Place baby on tummy with the arms forward and elbows in line with the shoulders.
Place a toy 6-8 inches in front of your baby or place your baby in front of a mirror.
Gradually increase tummy time. At first your baby will tire easily.
Hold your baby on his or her tummy while on your lap.
Bring hands together near the face and chest. This helps prepare your baby for reaching and exploring his/her hands.
Position your baby with the arms forward when cradled or when in an infant seat.
Place a finger in each of his/her hands when playing.
Encourage your baby to bring hands together to explore a toy, bottle or your face.
Put a toy with texture on your baby's chest.
Provide some side-lying time with your baby's hands together.
Encourage your baby to grasp toys and other objects.
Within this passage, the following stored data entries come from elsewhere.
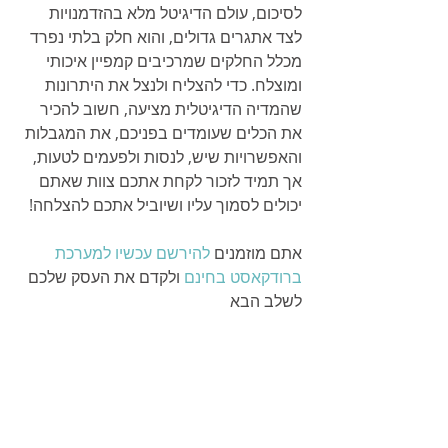
​לסיכום, עולם הדיגיטל מלא בהזדמנויות 
לצד אתגרים גדולים, והוא חלק בלתי נפרד 
מכלל החלקים שמרכיבים קמפיין איכותי 
ומוצלח. כדי להצליח ולנצל את היתרונות 
שהמדיה הדיגיטלית מציעה, חשוב להכיר 
את הכלים שעומדים בפניכם, את המגבלות 
והאפשרויות שיש, לנסות ולפעמים לטעות, 
אך תמיד לזכור לקחת אתכם צוות שאתם 
יכולים לסמוך עליו ושיוביל אתכם להצלחה!
אתם מוזמנים 
להירשם עכשיו למערכת 
ברודקאסט בחינם 
ולקדם את העסק שלכם 
לשלב הבא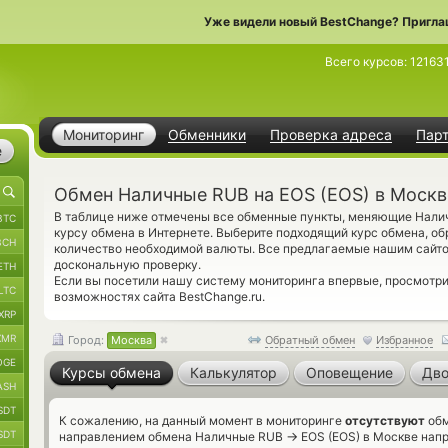
Уже видели новый BestChange? Пригла
Всего курсов:
12163
Мониторинг
Обменники
Проверка адреса
Пар
е
Обмен Наличные RUB на EOS (EOS) в Москв
В таблице ниже отмечены все обменные пункты, меняющие Нал
BTC
курсу обмена в Интернете. Выберите подходящий курс обмена, о
BCH
количество необходимой валюты. Все предлагаемые нашим сайт
доскональную проверку.
ETH
Если вы посетили нашу систему мониторинга впервые, просмотр
LTC
возможностях сайта BestChange.ru.
XRP
XMR
Город:
Москва
Обратный обмен
Избранное
OGE
Курсы обмена
Калькулятор
Оповещение
Дво
ASH
SDT
К сожалению, на данный момент в мониторинге
отсутствуют
обм
SDT
→
направлением обмена Наличные RUB
EOS (EOS) в Москве напр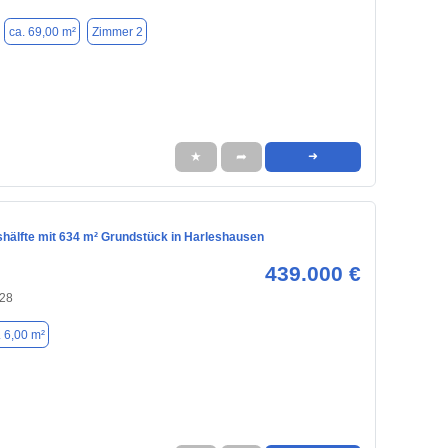
ca. 69,00 m²
Zimmer 2
★
➦
➜
hälfte mit 634 m² Grundstück in Harleshausen
439.000 €
128
. 6,00 m²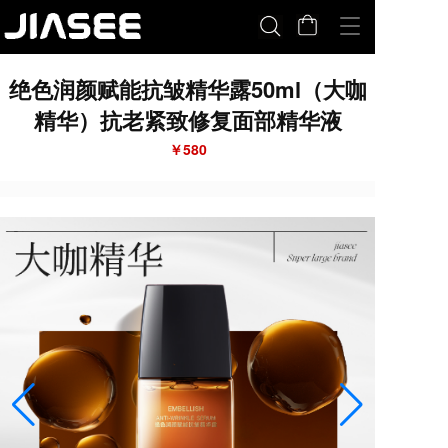
T
o
g
绝色润颜赋能抗皱精华露50ml（大咖
g
l
精华）抗老紧致修复面部精华液
e
n
￥580
a
v
i
g
a
t
i
o
n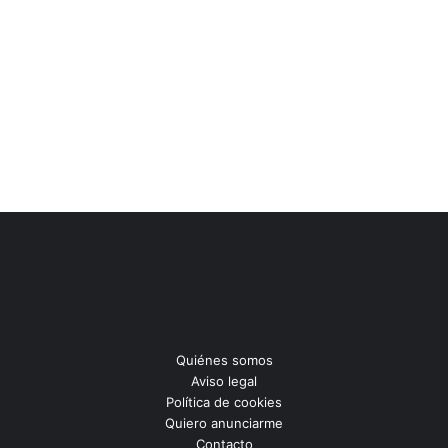
Quiénes somos
Aviso legal
Política de cookies
Quiero anunciarme
Contacto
At first your baby will have an automatic grasp. As this reflex goes away, your baby will develop a more purposeful grasp.
Provide opportunities for you baby to grasp things: fingers, rattles, teething type toys.
Provide a toy during diaper change.
Help your baby practice holding on to things one hand at a time. At first your baby will drop toys frequently even if s/he is still interested in them.
If your baby has trouble letting go, gently stroke the back of the hand from wrist to fingers or bend the wrist forward a little to encourage letting go
Learning to roll from tummy to back: With you baby lying on its stomach, get your baby's attention by holding a toy in front of him/her. Then slowly move the toy toward the side and back. As your baby stretches to see the toy, s/he will start to roll.
Help your baby explore his/her feet.
Play with your baby's feet, kiss them, move them and play games with them.
Encourage your baby to find his/her feet with his hands.